* [Task requirements] Your answer should consist of the lines in the data below that contain "size".

(Given entries begins)

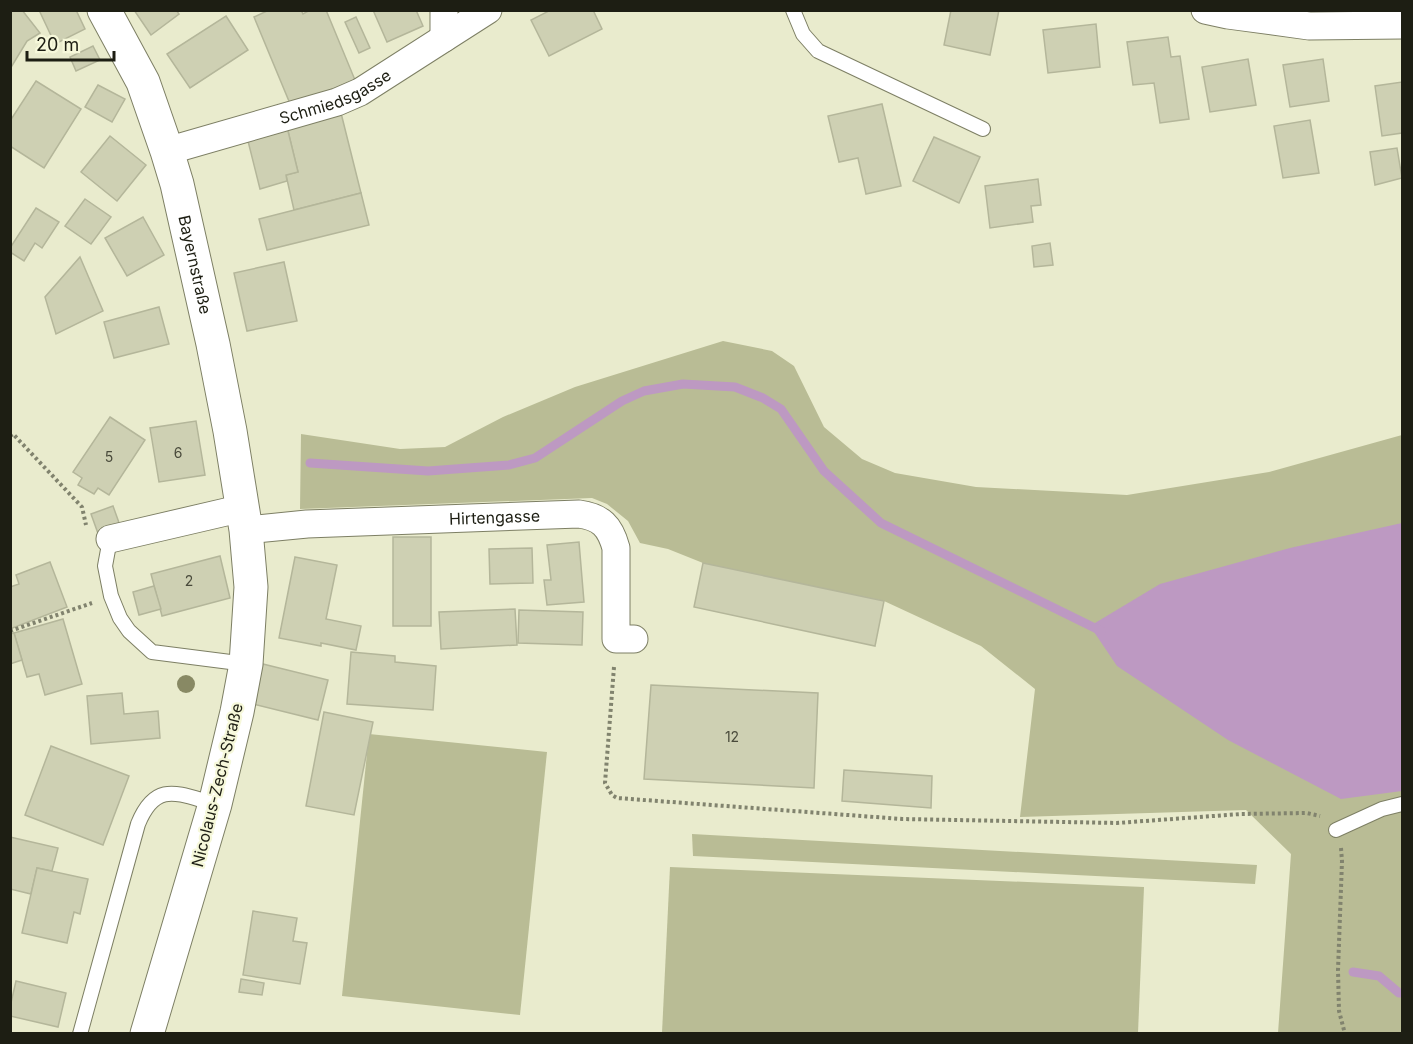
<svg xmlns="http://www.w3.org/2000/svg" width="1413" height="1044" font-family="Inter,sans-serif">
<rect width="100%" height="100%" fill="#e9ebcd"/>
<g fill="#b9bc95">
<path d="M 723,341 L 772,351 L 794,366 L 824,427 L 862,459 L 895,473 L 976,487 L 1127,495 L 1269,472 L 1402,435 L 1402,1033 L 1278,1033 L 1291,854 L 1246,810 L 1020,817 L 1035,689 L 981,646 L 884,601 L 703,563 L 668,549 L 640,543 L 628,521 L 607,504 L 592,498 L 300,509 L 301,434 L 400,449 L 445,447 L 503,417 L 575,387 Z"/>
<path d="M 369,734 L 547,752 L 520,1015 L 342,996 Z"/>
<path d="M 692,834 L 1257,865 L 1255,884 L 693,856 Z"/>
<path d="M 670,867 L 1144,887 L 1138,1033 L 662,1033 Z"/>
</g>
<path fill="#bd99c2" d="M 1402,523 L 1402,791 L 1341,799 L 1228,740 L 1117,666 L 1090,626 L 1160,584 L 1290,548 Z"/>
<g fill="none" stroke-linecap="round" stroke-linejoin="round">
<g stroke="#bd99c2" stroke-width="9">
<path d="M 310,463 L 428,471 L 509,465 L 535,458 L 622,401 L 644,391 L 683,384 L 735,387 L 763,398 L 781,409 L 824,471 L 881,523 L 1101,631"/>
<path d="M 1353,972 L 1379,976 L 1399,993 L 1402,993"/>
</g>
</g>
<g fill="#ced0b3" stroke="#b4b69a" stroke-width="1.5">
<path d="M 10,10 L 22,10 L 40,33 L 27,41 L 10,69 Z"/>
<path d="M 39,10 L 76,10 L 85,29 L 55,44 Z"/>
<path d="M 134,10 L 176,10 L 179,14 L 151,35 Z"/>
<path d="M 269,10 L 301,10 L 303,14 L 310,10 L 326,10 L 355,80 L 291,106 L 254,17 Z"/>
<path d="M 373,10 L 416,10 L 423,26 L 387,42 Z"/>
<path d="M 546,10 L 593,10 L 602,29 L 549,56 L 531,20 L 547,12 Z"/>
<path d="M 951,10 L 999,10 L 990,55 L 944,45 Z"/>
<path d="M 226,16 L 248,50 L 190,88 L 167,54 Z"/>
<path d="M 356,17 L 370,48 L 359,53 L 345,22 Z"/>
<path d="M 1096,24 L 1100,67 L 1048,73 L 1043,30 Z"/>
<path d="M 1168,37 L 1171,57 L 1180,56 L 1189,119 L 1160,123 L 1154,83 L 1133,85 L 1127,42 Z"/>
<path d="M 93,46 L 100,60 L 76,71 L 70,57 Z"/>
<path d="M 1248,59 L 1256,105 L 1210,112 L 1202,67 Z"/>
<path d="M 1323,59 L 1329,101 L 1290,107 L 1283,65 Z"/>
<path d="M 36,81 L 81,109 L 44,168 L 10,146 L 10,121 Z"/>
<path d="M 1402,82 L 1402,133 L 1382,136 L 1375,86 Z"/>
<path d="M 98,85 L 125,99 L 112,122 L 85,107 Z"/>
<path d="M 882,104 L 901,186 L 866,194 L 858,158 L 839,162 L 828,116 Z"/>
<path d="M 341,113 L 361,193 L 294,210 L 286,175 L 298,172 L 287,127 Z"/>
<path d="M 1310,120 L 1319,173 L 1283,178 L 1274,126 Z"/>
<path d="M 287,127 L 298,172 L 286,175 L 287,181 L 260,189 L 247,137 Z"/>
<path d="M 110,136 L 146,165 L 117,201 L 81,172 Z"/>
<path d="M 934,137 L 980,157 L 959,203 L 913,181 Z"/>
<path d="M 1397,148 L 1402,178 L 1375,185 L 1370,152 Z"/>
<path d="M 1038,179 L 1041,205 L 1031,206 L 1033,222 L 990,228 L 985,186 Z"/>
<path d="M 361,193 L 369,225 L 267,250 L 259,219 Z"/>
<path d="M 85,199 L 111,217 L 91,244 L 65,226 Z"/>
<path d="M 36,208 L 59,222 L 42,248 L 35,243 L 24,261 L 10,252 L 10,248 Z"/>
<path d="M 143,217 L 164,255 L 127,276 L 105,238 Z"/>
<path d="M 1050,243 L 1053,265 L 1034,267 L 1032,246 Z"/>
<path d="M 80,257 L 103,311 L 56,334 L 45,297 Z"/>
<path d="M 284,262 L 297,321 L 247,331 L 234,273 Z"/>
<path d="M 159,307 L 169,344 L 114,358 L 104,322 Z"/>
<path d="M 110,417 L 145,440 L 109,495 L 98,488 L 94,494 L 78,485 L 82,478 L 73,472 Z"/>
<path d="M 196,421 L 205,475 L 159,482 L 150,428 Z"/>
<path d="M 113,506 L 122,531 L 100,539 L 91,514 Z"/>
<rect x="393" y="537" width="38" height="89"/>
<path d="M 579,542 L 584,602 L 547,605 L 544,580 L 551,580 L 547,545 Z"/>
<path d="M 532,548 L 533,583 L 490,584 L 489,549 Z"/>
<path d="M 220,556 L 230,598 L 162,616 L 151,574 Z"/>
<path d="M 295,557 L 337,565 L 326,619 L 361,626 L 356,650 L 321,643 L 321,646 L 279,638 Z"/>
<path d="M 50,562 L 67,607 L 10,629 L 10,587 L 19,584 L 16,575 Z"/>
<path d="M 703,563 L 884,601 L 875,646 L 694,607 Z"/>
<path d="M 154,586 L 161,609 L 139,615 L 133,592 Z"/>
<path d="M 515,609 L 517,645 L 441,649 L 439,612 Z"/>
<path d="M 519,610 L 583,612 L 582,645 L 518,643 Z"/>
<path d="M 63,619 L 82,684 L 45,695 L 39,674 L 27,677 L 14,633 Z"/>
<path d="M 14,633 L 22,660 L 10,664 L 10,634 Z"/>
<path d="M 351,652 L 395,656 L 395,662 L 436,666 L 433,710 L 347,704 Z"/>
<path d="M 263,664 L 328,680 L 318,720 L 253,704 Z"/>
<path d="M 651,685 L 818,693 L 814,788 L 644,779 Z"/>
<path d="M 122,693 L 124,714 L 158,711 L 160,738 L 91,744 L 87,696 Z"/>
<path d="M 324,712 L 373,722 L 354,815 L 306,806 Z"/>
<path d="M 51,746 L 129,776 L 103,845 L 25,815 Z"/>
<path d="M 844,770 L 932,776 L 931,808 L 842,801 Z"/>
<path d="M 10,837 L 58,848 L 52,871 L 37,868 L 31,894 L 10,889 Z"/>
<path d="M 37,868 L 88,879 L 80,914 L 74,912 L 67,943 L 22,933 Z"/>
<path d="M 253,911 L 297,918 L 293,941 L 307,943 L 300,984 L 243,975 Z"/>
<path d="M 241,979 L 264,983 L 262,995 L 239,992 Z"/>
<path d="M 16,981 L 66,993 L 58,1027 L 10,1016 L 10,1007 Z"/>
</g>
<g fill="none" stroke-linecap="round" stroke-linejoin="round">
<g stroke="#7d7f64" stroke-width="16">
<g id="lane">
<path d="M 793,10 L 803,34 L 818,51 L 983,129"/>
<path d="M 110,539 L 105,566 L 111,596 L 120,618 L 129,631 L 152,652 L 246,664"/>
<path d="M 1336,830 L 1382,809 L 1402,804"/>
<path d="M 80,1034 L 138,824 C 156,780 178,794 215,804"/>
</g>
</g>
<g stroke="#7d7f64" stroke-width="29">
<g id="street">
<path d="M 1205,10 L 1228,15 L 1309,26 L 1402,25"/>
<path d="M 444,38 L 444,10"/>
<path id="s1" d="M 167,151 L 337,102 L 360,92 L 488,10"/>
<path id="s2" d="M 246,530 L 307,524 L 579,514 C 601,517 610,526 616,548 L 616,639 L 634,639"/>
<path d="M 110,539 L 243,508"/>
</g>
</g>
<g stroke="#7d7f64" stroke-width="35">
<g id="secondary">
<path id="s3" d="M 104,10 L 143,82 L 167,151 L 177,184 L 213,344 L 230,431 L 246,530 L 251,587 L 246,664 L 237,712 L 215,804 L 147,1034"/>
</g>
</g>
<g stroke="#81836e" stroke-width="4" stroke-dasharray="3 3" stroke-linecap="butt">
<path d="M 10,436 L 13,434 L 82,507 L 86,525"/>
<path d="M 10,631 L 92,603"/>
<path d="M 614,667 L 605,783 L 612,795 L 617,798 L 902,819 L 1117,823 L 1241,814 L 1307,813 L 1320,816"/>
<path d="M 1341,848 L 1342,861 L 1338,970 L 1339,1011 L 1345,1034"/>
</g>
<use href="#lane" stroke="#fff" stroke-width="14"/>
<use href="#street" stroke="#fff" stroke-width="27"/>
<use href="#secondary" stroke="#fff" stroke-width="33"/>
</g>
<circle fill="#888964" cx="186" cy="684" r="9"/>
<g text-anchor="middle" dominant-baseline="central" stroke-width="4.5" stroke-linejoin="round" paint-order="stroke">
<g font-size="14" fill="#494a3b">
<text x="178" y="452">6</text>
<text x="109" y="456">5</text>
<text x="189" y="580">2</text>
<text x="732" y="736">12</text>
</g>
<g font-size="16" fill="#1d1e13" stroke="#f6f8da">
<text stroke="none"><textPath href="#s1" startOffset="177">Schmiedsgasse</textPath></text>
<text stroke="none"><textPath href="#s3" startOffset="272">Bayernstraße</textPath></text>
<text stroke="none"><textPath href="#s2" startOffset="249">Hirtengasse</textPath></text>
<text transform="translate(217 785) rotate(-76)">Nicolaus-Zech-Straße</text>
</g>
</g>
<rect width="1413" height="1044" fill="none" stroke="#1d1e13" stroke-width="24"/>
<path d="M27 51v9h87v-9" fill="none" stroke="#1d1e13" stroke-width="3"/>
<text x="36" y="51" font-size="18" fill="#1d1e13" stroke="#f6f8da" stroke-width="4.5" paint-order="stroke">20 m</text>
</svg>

(Given entries ends)

* [Answer to this exercise]
<g font-size="14" fill="#494a3b">
<g font-size="16" fill="#1d1e13" stroke="#f6f8da">
<text x="36" y="51" font-size="18" fill="#1d1e13" stroke="#f6f8da" stroke-width="4.5" paint-order="stroke">20 m</text>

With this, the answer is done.